Report each line in the listing below that contains the string "been". Treat uppercase and lowercase as different.

Segment Start: DATA RECORDS

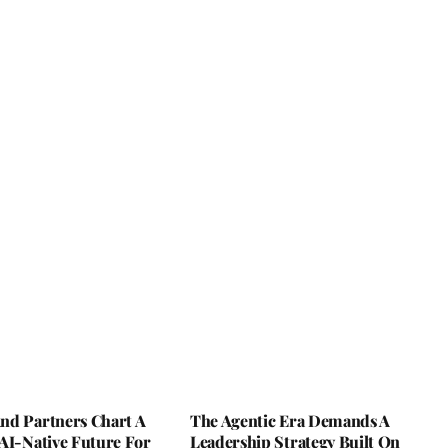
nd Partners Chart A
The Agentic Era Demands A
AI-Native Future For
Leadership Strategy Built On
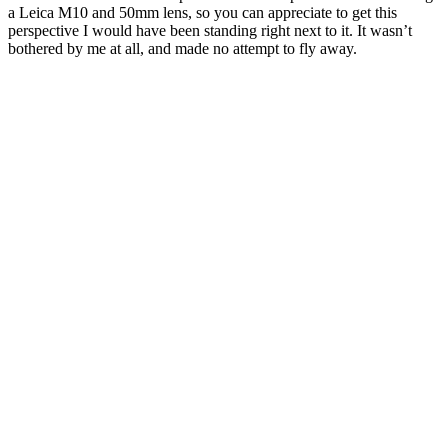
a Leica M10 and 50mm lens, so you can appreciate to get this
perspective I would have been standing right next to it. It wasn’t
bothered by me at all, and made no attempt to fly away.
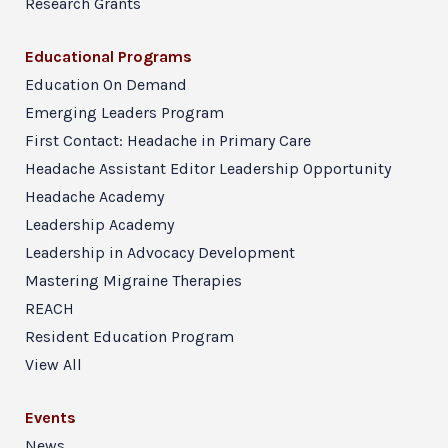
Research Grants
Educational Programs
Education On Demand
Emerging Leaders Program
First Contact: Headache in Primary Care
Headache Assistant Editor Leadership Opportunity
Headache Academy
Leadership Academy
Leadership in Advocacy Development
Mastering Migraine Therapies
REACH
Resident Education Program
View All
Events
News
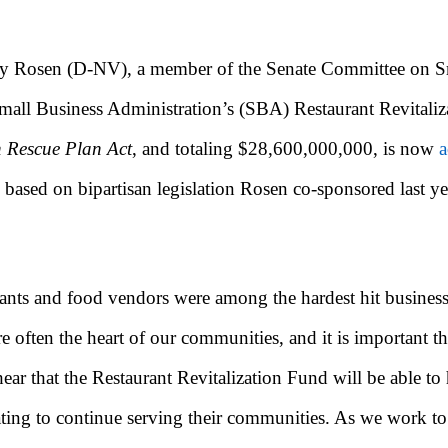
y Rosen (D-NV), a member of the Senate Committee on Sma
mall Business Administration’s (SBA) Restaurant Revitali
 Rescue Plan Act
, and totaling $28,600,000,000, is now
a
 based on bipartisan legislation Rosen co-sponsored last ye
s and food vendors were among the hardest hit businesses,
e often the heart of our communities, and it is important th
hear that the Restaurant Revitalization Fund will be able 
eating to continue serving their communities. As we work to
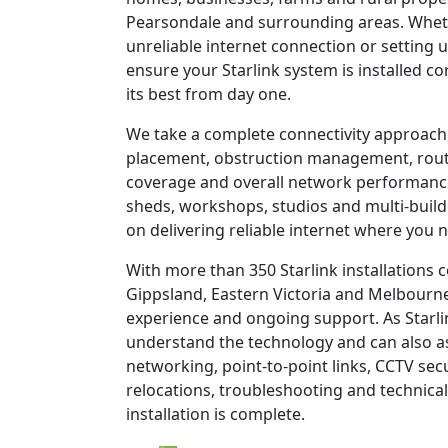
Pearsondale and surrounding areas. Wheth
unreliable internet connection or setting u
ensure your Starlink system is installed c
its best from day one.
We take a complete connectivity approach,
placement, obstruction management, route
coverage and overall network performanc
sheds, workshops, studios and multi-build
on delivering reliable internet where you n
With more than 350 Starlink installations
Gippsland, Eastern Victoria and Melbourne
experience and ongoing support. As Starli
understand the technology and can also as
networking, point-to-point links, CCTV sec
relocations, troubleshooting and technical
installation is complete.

Segment End: DATA RECORDS
Segment Start: DATA RECORDS

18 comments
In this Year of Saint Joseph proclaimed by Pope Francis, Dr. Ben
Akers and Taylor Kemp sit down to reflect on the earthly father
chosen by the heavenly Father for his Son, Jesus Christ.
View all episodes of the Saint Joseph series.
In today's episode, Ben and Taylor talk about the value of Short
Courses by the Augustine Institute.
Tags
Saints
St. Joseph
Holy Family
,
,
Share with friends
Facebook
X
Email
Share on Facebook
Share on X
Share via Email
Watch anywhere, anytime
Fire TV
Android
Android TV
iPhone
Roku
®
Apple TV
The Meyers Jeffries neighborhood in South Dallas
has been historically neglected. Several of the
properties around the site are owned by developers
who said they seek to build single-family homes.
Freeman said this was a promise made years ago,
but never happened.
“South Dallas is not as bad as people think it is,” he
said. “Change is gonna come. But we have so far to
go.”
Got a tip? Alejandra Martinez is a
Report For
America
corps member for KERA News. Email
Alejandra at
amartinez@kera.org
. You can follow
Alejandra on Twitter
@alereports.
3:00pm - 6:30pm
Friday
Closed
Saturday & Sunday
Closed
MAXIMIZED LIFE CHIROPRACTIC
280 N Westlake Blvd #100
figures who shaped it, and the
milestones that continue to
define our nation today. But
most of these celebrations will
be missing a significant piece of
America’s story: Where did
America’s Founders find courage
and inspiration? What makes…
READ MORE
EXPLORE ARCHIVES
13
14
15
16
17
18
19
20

Segment End: DATA RECORDS

EXERCISE RESULT:
perspective I would have been standing right next to it. It wasn’t
has been historically neglected. Several of the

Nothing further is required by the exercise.